--- START ---

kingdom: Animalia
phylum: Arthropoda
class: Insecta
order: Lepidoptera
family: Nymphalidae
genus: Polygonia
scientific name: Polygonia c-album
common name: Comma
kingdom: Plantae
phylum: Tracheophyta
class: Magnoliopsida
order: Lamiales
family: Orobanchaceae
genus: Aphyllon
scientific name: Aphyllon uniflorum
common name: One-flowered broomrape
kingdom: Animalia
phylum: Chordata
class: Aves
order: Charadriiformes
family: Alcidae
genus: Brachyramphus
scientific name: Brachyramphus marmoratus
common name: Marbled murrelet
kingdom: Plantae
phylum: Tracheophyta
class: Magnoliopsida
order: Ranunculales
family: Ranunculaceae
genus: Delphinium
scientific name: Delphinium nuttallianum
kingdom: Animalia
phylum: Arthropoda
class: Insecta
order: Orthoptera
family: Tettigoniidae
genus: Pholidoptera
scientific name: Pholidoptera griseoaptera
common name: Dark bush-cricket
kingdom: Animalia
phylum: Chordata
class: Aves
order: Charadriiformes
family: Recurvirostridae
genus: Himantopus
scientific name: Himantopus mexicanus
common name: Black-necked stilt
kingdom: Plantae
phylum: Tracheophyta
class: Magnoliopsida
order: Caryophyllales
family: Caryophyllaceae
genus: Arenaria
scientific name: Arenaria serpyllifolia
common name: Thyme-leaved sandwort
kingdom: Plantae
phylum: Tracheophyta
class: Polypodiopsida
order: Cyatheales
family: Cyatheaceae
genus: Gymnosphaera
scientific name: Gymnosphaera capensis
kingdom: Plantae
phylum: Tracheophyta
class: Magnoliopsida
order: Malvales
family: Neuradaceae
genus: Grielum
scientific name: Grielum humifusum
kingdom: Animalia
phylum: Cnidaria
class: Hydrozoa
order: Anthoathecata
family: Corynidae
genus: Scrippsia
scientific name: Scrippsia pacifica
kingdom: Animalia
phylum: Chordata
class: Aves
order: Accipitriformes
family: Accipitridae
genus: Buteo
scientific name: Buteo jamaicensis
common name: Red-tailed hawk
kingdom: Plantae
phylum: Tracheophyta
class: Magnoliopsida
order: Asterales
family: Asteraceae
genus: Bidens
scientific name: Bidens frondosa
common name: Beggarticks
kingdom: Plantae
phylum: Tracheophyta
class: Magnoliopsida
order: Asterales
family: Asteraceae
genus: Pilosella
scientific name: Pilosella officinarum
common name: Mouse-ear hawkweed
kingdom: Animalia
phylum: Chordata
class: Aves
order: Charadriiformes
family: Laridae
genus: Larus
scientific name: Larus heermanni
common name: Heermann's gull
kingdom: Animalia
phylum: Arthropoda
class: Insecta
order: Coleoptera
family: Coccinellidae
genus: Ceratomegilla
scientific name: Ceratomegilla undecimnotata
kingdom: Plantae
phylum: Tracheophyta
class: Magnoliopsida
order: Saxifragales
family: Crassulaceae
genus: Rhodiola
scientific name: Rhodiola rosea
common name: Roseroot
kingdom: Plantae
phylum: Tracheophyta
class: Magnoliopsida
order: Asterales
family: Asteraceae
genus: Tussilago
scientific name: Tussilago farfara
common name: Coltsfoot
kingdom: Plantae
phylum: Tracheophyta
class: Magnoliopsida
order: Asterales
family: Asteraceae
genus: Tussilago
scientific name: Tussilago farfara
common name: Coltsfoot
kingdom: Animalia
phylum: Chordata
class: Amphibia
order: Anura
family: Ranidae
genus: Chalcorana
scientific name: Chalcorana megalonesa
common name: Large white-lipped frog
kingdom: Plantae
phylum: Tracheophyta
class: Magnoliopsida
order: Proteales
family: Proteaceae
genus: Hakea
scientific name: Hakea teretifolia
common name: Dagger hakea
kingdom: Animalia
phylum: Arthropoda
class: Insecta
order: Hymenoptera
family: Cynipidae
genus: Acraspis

--- END ---

__Directions for this task__: Write out every line of the material above, reproducing each one without alteration.

__Written solution__:
kingdom: Animalia
phylum: Arthropoda
class: Insecta
order: Lepidoptera
family: Nymphalidae
genus: Polygonia
scientific name: Polygonia c-album
common name: Comma
kingdom: Plantae
phylum: Tracheophyta
class: Magnoliopsida
order: Lamiales
family: Orobanchaceae
genus: Aphyllon
scientific name: Aphyllon uniflorum
common name: One-flowered broomrape
kingdom: Animalia
phylum: Chordata
class: Aves
order: Charadriiformes
family: Alcidae
genus: Brachyramphus
scientific name: Brachyramphus marmoratus
common name: Marbled murrelet
kingdom: Plantae
phylum: Tracheophyta
class: Magnoliopsida
order: Ranunculales
family: Ranunculaceae
genus: Delphinium
scientific name: Delphinium nuttallianum
kingdom: Animalia
phylum: Arthropoda
class: Insecta
order: Orthoptera
family: Tettigoniidae
genus: Pholidoptera
scientific name: Pholidoptera griseoaptera
common name: Dark bush-cricket
kingdom: Animalia
phylum: Chordata
class: Aves
order: Charadriiformes
family: Recurvirostridae
genus: Himantopus
scientific name: Himantopus mexicanus
common name: Black-necked stilt
kingdom: Plantae
phylum: Tracheophyta
class: Magnoliopsida
order: Caryophyllales
family: Caryophyllaceae
genus: Arenaria
scientific name: Arenaria serpyllifolia
common name: Thyme-leaved sandwort
kingdom: Plantae
phylum: Tracheophyta
class: Polypodiopsida
order: Cyatheales
family: Cyatheaceae
genus: Gymnosphaera
scientific name: Gymnosphaera capensis
kingdom: Plantae
phylum: Tracheophyta
class: Magnoliopsida
order: Malvales
family: Neuradaceae
genus: Grielum
scientific name: Grielum humifusum
kingdom: Animalia
phylum: Cnidaria
class: Hydrozoa
order: Anthoathecata
family: Corynidae
genus: Scrippsia
scientific name: Scrippsia pacifica
kingdom: Animalia
phylum: Chordata
class: Aves
order: Accipitriformes
family: Accipitridae
genus: Buteo
scientific name: Buteo jamaicensis
common name: Red-tailed hawk
kingdom: Plantae
phylum: Tracheophyta
class: Magnoliopsida
order: Asterales
family: Asteraceae
genus: Bidens
scientific name: Bidens frondosa
common name: Beggarticks
kingdom: Plantae
phylum: Tracheophyta
class: Magnoliopsida
order: Asterales
family: Asteraceae
genus: Pilosella
scientific name: Pilosella officinarum
common name: Mouse-ear hawkweed
kingdom: Animalia
phylum: Chordata
class: Aves
order: Charadriiformes
family: Laridae
genus: Larus
scientific name: Larus heermanni
common name: Heermann's gull
kingdom: Animalia
phylum: Arthropoda
class: Insecta
order: Coleoptera
family: Coccinellidae
genus: Ceratomegilla
scientific name: Ceratomegilla undecimnotata
kingdom: Plantae
phylum: Tracheophyta
class: Magnoliopsida
order: Saxifragales
family: Crassulaceae
genus: Rhodiola
scientific name: Rhodiola rosea
common name: Roseroot
kingdom: Plantae
phylum: Tracheophyta
class: Magnoliopsida
order: Asterales
family: Asteraceae
genus: Tussilago
scientific name: Tussilago farfara
common name: Coltsfoot
kingdom: Plantae
phylum: Tracheophyta
class: Magnoliopsida
order: Asterales
family: Asteraceae
genus: Tussilago
scientific name: Tussilago farfara
common name: Coltsfoot
kingdom: Animalia
phylum: Chordata
class: Amphibia
order: Anura
family: Ranidae
genus: Chalcorana
scientific name: Chalcorana megalonesa
common name: Large white-lipped frog
kingdom: Plantae
phylum: Tracheophyta
class: Magnoliopsida
order: Proteales
family: Proteaceae
genus: Hakea
scientific name: Hakea teretifolia
common name: Dagger hakea
kingdom: Animalia
phylum: Arthropoda
class: Insecta
order: Hymenoptera
family: Cynipidae
genus: Acraspis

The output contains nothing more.